Power

Court: Louisiana Can’t Defund Planned Parenthood

Former Gov. Bobby Jindal (R) last year cited anti-choice activists' widely discredited smear videos as the basis for removing Planned Parenthood from the state Medicaid program

Republican lawmakers in states across the country and in Congress have attempted to strip Planned Parenthood of funding amid baseless allegations by an anti-choice front group that the provider unlawfully sells fetal tissue. Stephen Maturen/Getty Images

A federal appellate court on Wednesday rejected Lousiana’s attempt to defund Planned Parenthood, marking a victory for thousands of Medicaid patients and reproductive health access in the state.

The U.S. Circuit Court of Appeals for the Fifth Circuit upheld a preliminary injunction by a lower court, which had blocked the state Republicans’ attempt to cut off funding to Planned Parenthood Gulf Coast (PPGC).

Former Gov. Bobby Jindal (R) last year cited anti-choice activists’ widely discredited smear videos as the basis for removing Planned Parenthood from the state Medicaid program, saying Planned Parenthood doesn’t “represent the values” of the state.

Planned Parenthood and patients quickly sued, and a district court blocked the state’s defunding attempt—a decision the appellate panel affirmed on Wednesday.

In a 38-page decision, the three-judge panel wrote that the state failed to provide grounds for its claims that Planned Parenthood Gulf Coast had committed fraud or misrepresentation. The panel wrote that the state “has simply pasted the labels of ‘fraud’ and ‘misrepresentations’ on PPGC’s conduct, and then insisted that these labels should insulate its termination actions from … challenges.”

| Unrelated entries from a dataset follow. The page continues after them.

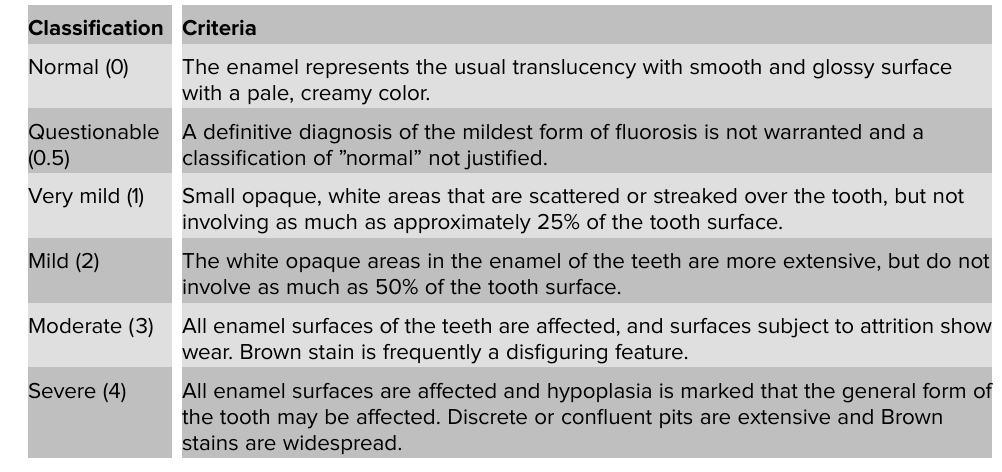
TABLE 1: Dean’s Index for dental fluorosis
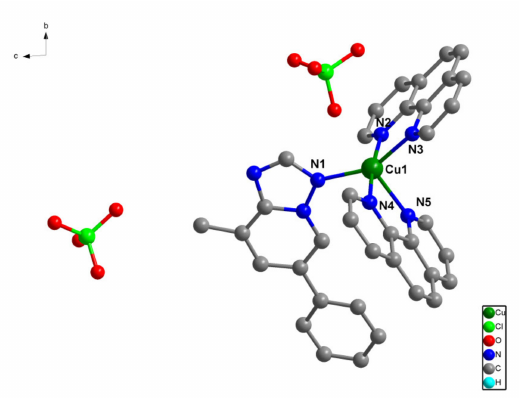
Figure 2. Crystal structure of [Cu(phen) 2 (pmtp)](ClO 4 ) 2 ( 2 ) along a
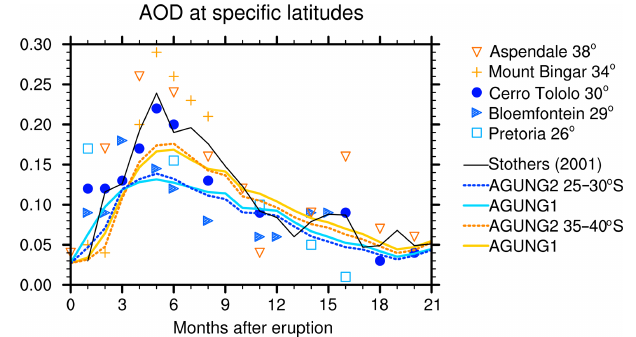
Figure 7. Monthly mean SH AOD (550µm) over time. Colored lines show model results averaged over 25 to 30 ◦ S (blue) and 35 to 40 ◦ S (orange) each for both ensembles. The black line gives data of Stothers (2001), the average of measurements between 20 and 40 ◦ S. Single markers show single measurement data, estimated from Fig. 1 in Stothers (2001), with a similar color code to the model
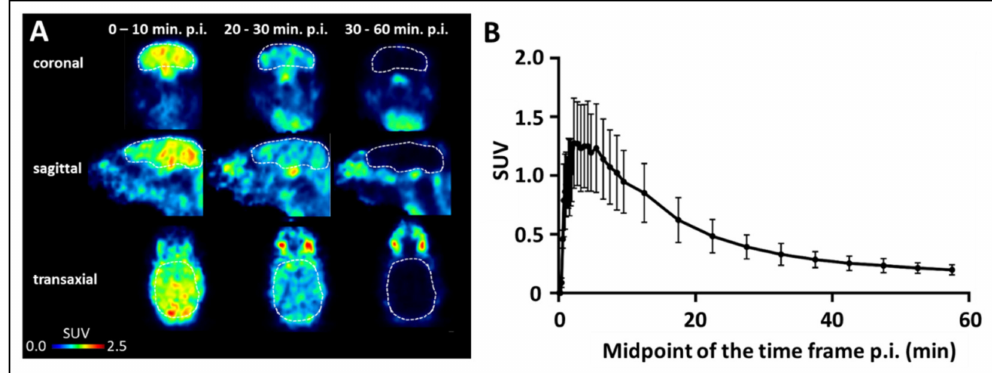
Figure 6. [ 18 F] RM273 is able to penetrate the BBB in healthy mice. ( A ) Representative time-averaged coronal, sagittal, and transaxial PET images of [ 18 F] RM273 . The brain is outlined in white. ( B ) Time–activity curve (mean ± S.D.) of the whole brain region delineated in ( A ) of [ 18 F] RM273 in mice ( n =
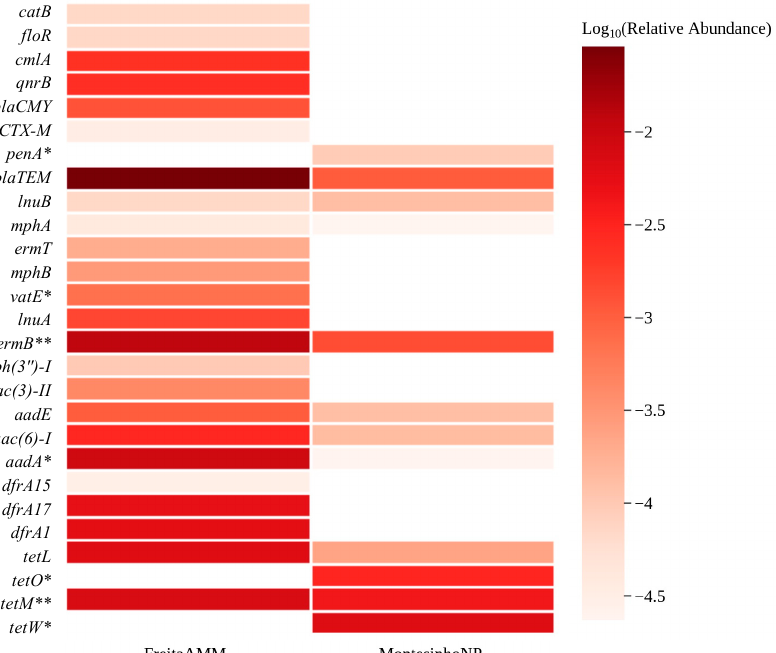
Figure 4. The relative abundance of high-risk ARGs (Rank I and Rank II) identified in this study are shown in the heatmap. * marks ARGs from Rank II, and ** marks ARGs belonging to both ranks.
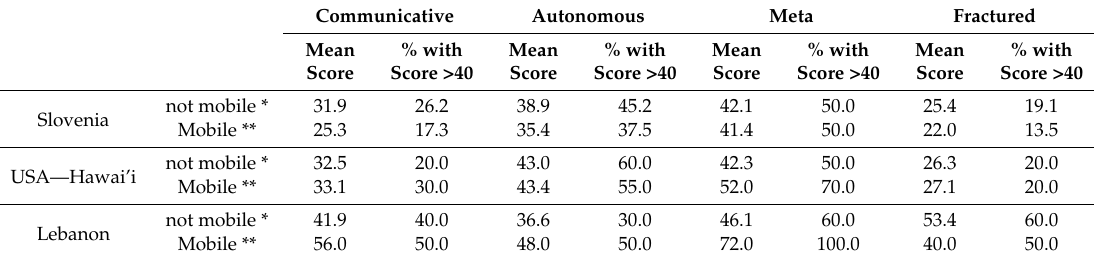
Table 3. Mean scores and percentages with scores exceeding 40 (out of 80) for the four reflexivity types. Communicative Autonomous Meta Fractured Mean % with Mean % with Mean % with Mean % with Score Score >40 Score Score >40 Score Score >40 Score Score >40 not mobile Slovenia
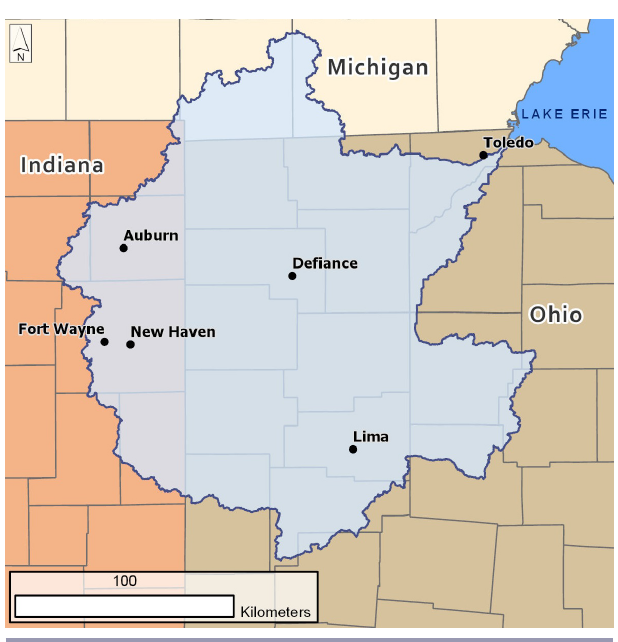
Fig. 1 . The Maumee River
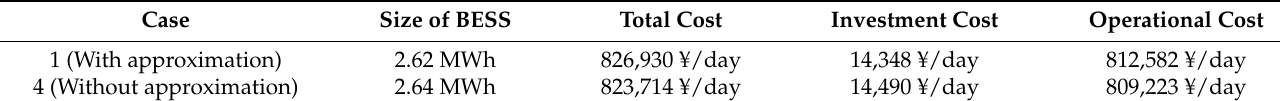
Figure 8. Obtained solution in Case 4 ( Q ∗ = 2.64 (MWh)): ( a ) operation schedule; ( b ) transition of SOC level. Table 3. Comparison of obtained solutions in Cases 1 and 4.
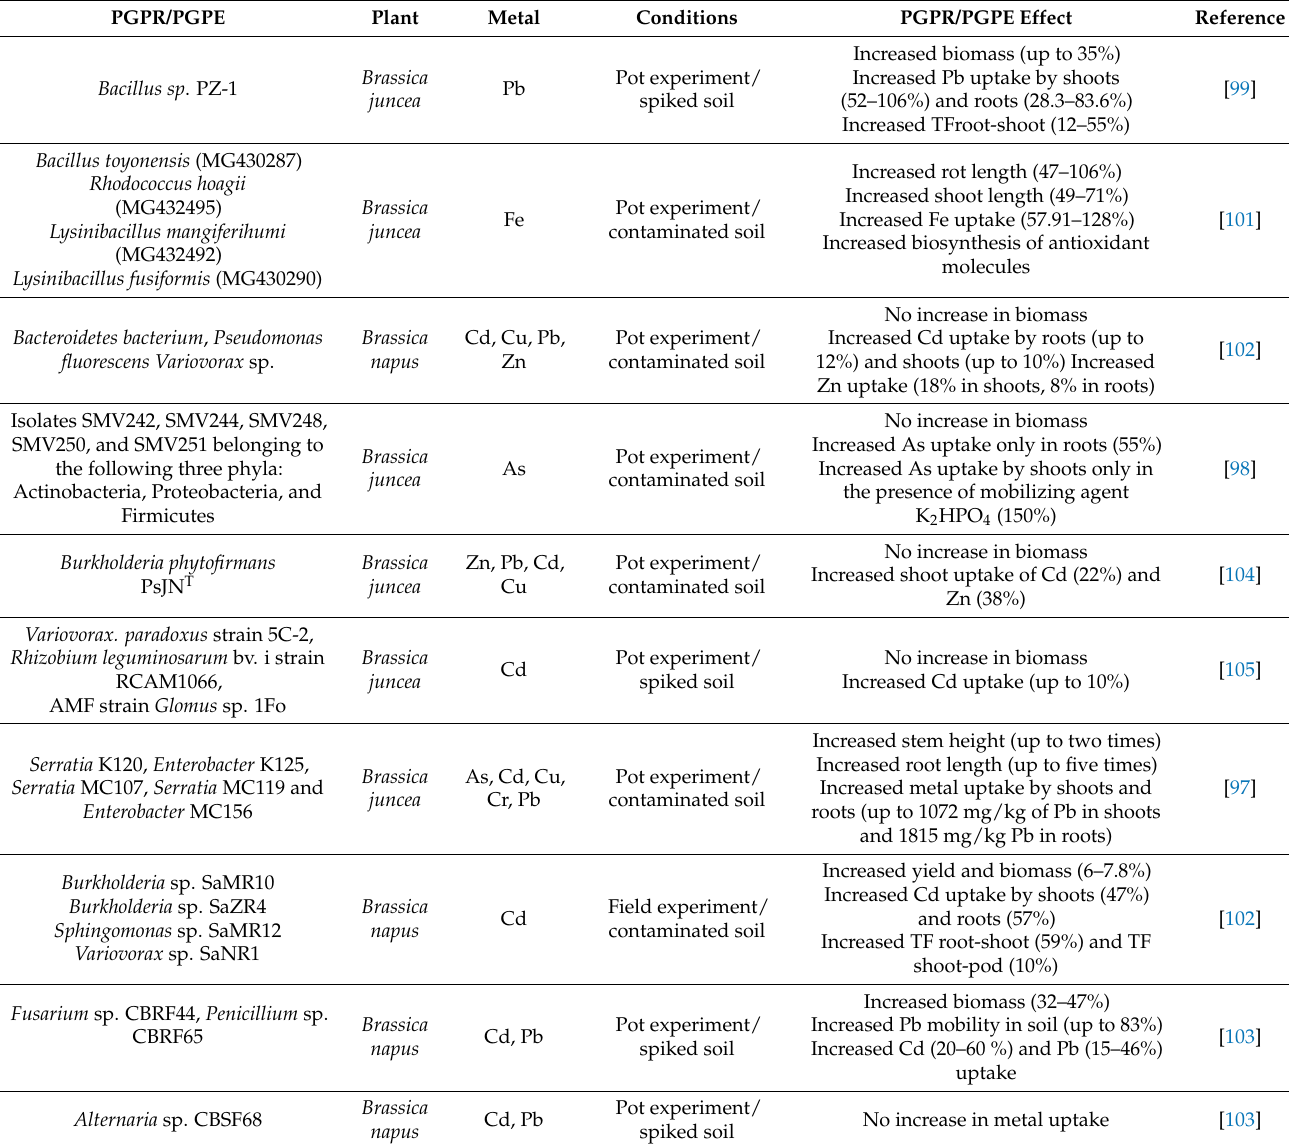
Table 1. Examples of PGPR/PGPE application in phytoremediaton with Brassica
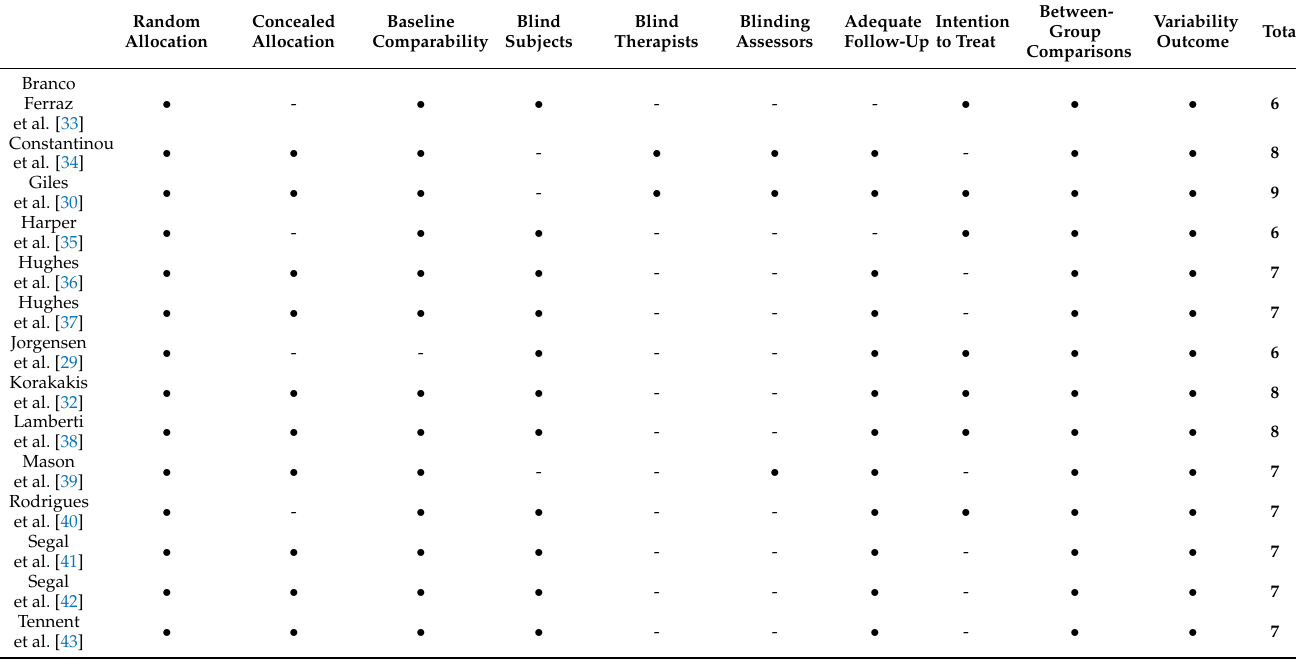
Table 1. Results of the internal assessment of the documents selected according to the PEDro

Republican lawmakers in states across the country and in Congress have attempted to strip Planned Parenthood of funding amid baseless allegations by an anti-choice front group that the provider unlawfully sells fetal tissue.

These states are now facing a Zika virus threat, with 29 cases reported in Louisiana on Wednesday by the U.S. Centers for Disease Control and Prevention. States that have gutted reproductive health funding are now particularly vulnerable to Zika outbreaks, as Vox reported.

Referencing the federal Medicaid statute’s free-choice-of-provider requirement, the appellate panel wrote that patients have the right to choose among a “range of qualified providers, without government interference,” and said the state hadn’t made its case that Planned Parenthood was unqualified.

The Obama administration last year warned states that defunding Planned Parenthood is likely illegal.

More than 5,000 Louisianans rely on Medicaid for health-care coverage at Planned Parenthood facilities in New Orleans and Baton Rouge. The facilities offer well-woman exams, cancer screenings, sexually transmitted disease testing and treatment, but do not offer abortion care, as Rewire has reported.

“For too long, politicians have tried to restrict Louisianans’ access to the care they need and deserve,” Melaney A. Linton, president and CEO of Planned Parenthood Gulf Coast, said in a statement Wednesday. “Today’s ruling affirms that Louisianans can continue to rely on Planned Parenthood, their trusted health care provider.”